**What to work on**
Continue the article defending Vince Young against Jeff Fisher from the point where it stops.

Tennessee Titans: In Defense of Vince Young vs. Jeff Fisher, Part 2
Let me preface this by saying that if Vince Young had shown a little more maturity in dealing with the Tennesse Titans coaching staff, made a little more of an effort to earn respect from his teammates, and simply stayed healthy, he might still be the Titans starting quarterback.
But let me also say that the one thing that solves frayed relationships in professional sports is winning. And I'm not sure Jeff Fisher and the Titans did what it took to put Young in the best position to win.
Since Week 8 of the 2009 NFL season, when he returned from injury for only his second start of the season, and up until his thumb injury in Week 11 of 2010, Young actually played pretty well as a passer. During that span he completed 241/471 of his passes, with 3,183 yards passing, 22 TDs, nine INTs and three fumbles lost.
Of course after Young had his thumb taped up following the injury in Week 11, Fisher wouldn't let him return to the game. Well Vince flipped out, threw his jersey and pads into the crowd while leaving the field, and walked out on Fisher when he was confronted in the locker room. Young claimed he walked out on Fisher and not his teammates when asked about it.
Obviously Young acted way out of line in disrespecting his head coach like that, but it seemed like he was healthy enough to play, and if not for that game, certainly well enough to return in a couple games at most.
Fisher put him on the injured-reserve list.
Maybe all the injuries finally got to Fisher, and he was just tired of rotating the QB position and messing with the offensive tempo.
In the five games leading up to the confrontation, Young was injured at some point in three of them. He missed one due to injury and eventually replaced Kerry Collins in another.
That's a bad stretch. Maybe Fisher thought Young was exaggerating injuries, or (i.e. Randy Moss), decided to play when he wanted to play.

**Entries provided**
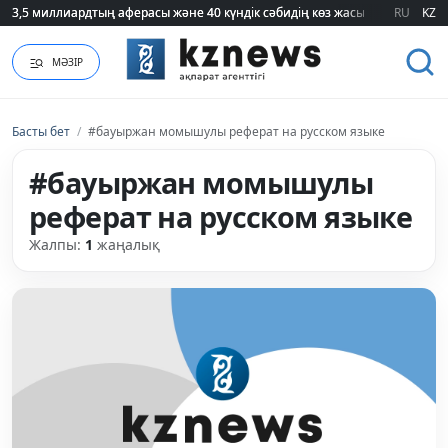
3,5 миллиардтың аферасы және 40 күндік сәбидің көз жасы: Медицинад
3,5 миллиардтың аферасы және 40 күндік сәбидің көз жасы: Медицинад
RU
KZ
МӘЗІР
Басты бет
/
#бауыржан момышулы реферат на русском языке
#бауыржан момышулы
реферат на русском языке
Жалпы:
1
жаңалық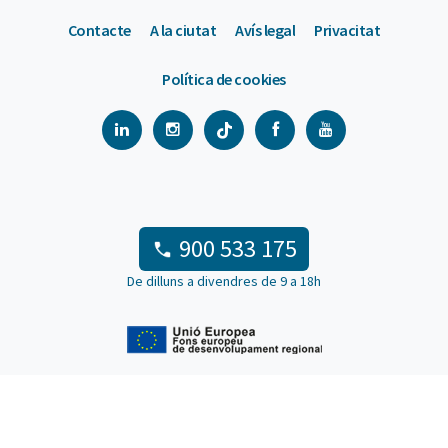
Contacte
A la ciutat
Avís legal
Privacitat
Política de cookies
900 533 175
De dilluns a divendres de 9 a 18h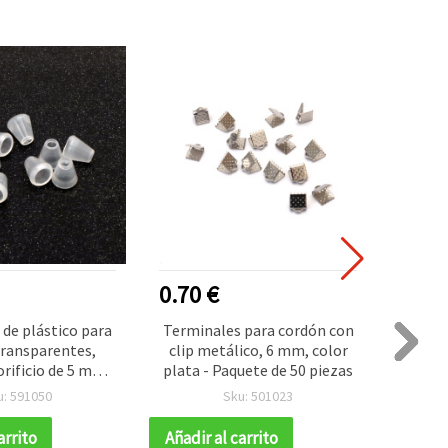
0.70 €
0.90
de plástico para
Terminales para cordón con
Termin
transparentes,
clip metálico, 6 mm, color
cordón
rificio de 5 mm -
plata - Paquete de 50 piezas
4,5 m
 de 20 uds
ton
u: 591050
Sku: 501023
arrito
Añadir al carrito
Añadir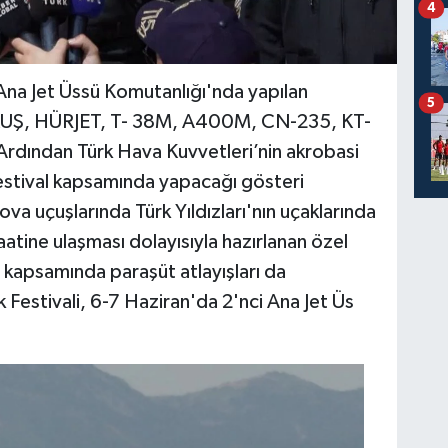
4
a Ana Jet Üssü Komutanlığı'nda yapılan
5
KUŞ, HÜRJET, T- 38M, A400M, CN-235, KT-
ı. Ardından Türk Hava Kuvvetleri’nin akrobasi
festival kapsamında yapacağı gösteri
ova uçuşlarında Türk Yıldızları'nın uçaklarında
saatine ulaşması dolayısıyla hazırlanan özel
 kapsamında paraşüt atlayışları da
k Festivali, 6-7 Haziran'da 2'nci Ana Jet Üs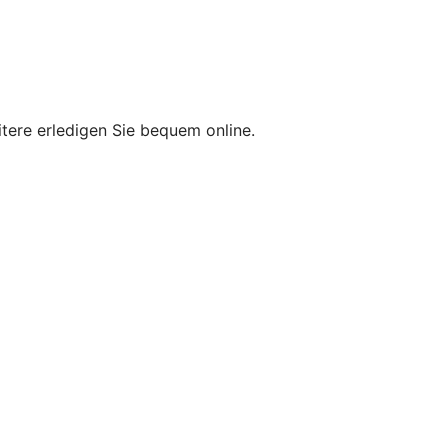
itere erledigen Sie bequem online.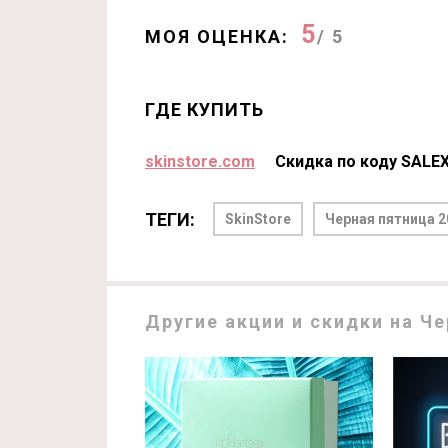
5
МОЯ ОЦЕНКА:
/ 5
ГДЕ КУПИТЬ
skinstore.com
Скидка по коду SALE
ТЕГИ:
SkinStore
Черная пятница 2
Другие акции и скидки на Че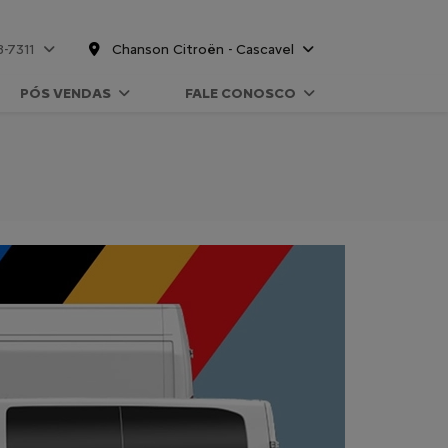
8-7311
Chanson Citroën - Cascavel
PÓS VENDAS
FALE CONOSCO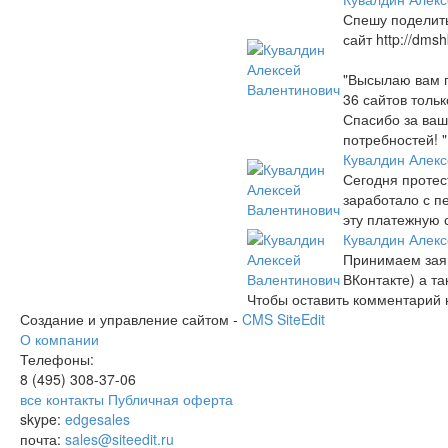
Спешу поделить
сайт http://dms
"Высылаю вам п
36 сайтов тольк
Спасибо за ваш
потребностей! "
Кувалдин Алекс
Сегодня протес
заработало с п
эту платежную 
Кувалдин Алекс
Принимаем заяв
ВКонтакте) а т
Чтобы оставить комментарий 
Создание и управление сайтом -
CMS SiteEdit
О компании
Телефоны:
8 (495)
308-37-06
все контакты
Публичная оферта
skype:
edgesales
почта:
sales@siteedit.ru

**Task response**
But that's speculation and I'm not ready to accuse Young of that.
However I don't believe Fisher ever really believed in Vince Young or trusted him enough to commit to him as the starter. In Week 2 of this season, Young struggled against an excellent Pittsburgh team and was immediately benched. He threw 10 passes and completed seven of them for 66 yards. Unfortunately, two of his three incompletions were interceptions and he also added a fumble to his turnover total.
But after a solid Week 1 performance in which Young threw for two TDs and only four incompletions, it's very questionable whether that decision was the right one.
That was a moment where Fisher could've shown he was committed to Young and supported him by leaving him in to finish the game. But he instead replaced him with Collins who threw an interception and also offered up a fumble to the Steeler defense. From that moment on, the Young-Fisher relationship was all downhill.
When the news broke to Chris Johnson that VY was going to be cut or traded, he said he was shocked and didn't expect it at all. He added that Young was a guy that he always wanted to play with, that he was a good teammate, and that he produced all the wins.
Make what you will of it from Johnson, but it's clear the team's franchise player had Young's back.
Now everybody's saying that he can play well in a system that doesn't rely as heavily on a pocket-passer if given the opportunity and that maybe this divorce is good for him.
Yeah maybe all that's true. But why can't the Titans' system adapt so it's not pocket-passer driven? Why does Jeff Fisher win out when being stubborn about his system of choice? He's been there for 16 years and maybe it's his time to go.
Just imagine Chris Johnson and Vince Young in a wild cat offense of sorts. Oh the possibilities! They could've been the most explosive backfield in the league.
A simple quarterback read option where he could take it himself or hand it off to Johnson would've been successful. Then throw off of a play-action read option and have the defense second guessing themselves all day long. Even incorporate a traditional option play and pitch it to Johnson on the edge or not.
That's just scratching the surface. Maybe they were afraid of Young getting hurt even more but the Titans never delved deeper into the realm of possibilities with their athletic quarterback at all. They settled for the straight-forward, pocket-passing, Kerry Collins-like approach.
That's not Vince Young. He just wasn't given enough freedom to be able to make the plays he's capable of.
Now the Titans are stuck with Collins and eventually will have to start from scratch at the quarterback position because he won't be playing at a high level for very long.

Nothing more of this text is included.